> [Data records]:
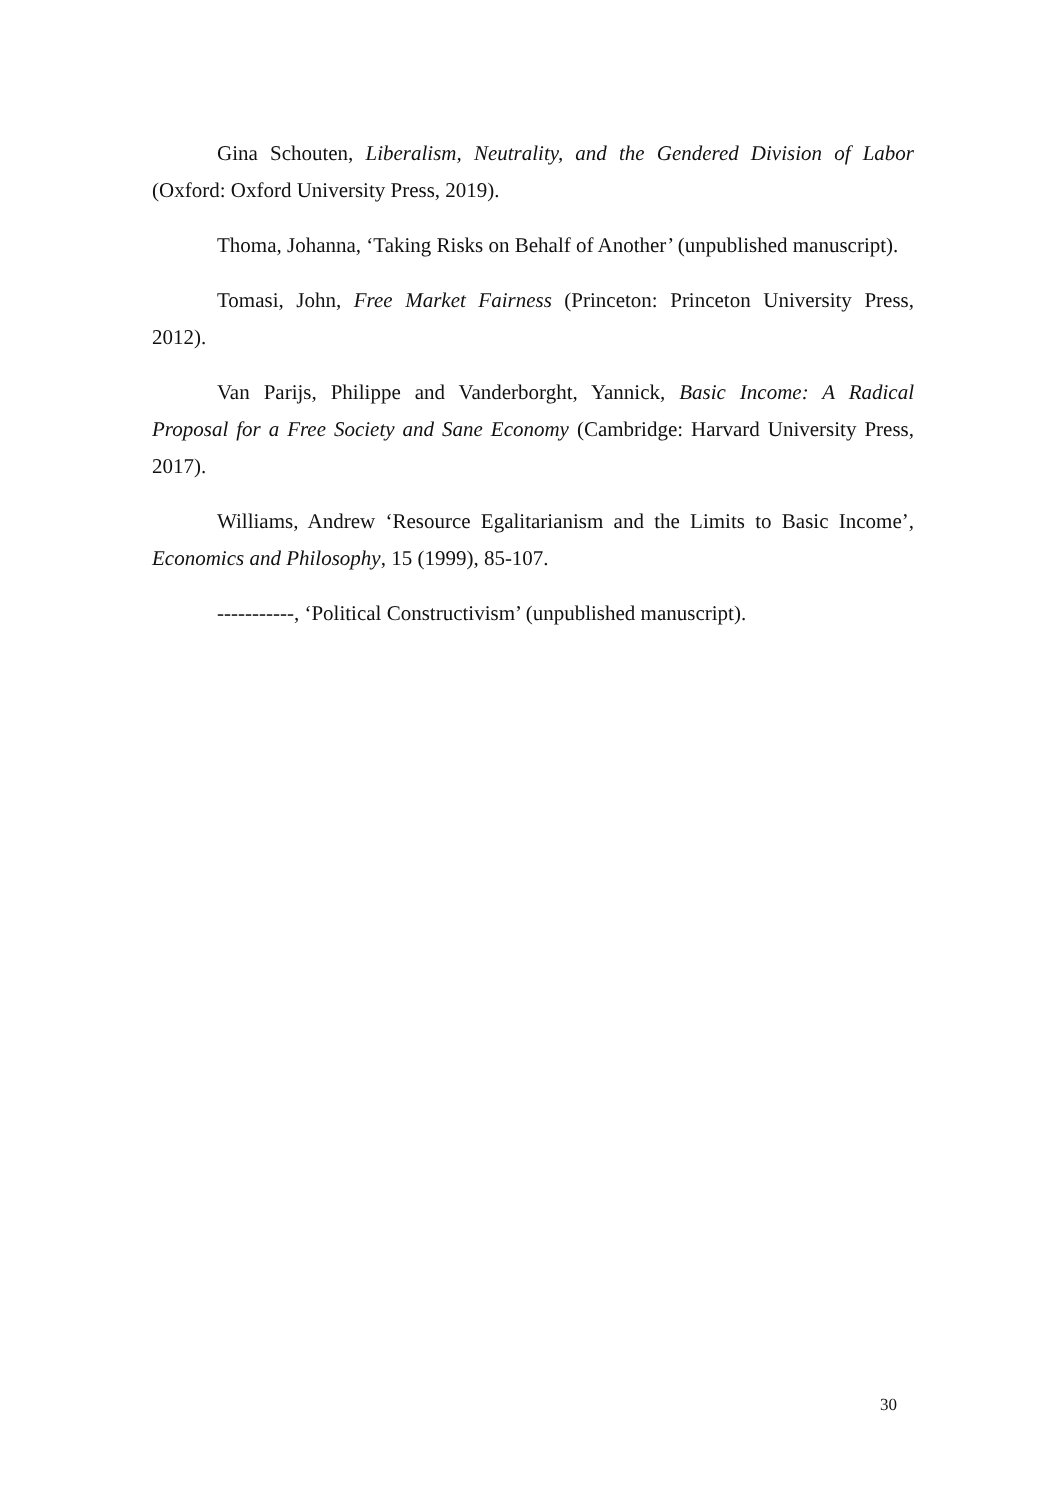Gina Schouten, Liberalism, Neutrality, and the Gendered Division of Labor (Oxford: Oxford University Press, 2019).
Thoma, Johanna, ‘Taking Risks on Behalf of Another’ (unpublished manuscript).
Tomasi, John, Free Market Fairness (Princeton: Princeton University Press, 2012).
Van Parijs, Philippe and Vanderborght, Yannick, Basic Income: A Radical Proposal for a Free Society and Sane Economy (Cambridge: Harvard University Press, 2017).
Williams, Andrew ‘Resource Egalitarianism and the Limits to Basic Income’, Economics and Philosophy, 15 (1999), 85-107.
-----------, ‘Political Constructivism’ (unpublished manuscript).
30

> [Task directions]: What you return should be only the lines from the line containing "Williams, Andrew ‘Resource" through the end of the material above, reproduced exactly, first and last included.

> [Written response]:
Williams, Andrew ‘Resource Egalitarianism and the Limits to Basic Income’, Economics and Philosophy, 15 (1999), 85-107.
-----------, ‘Political Constructivism’ (unpublished manuscript).
30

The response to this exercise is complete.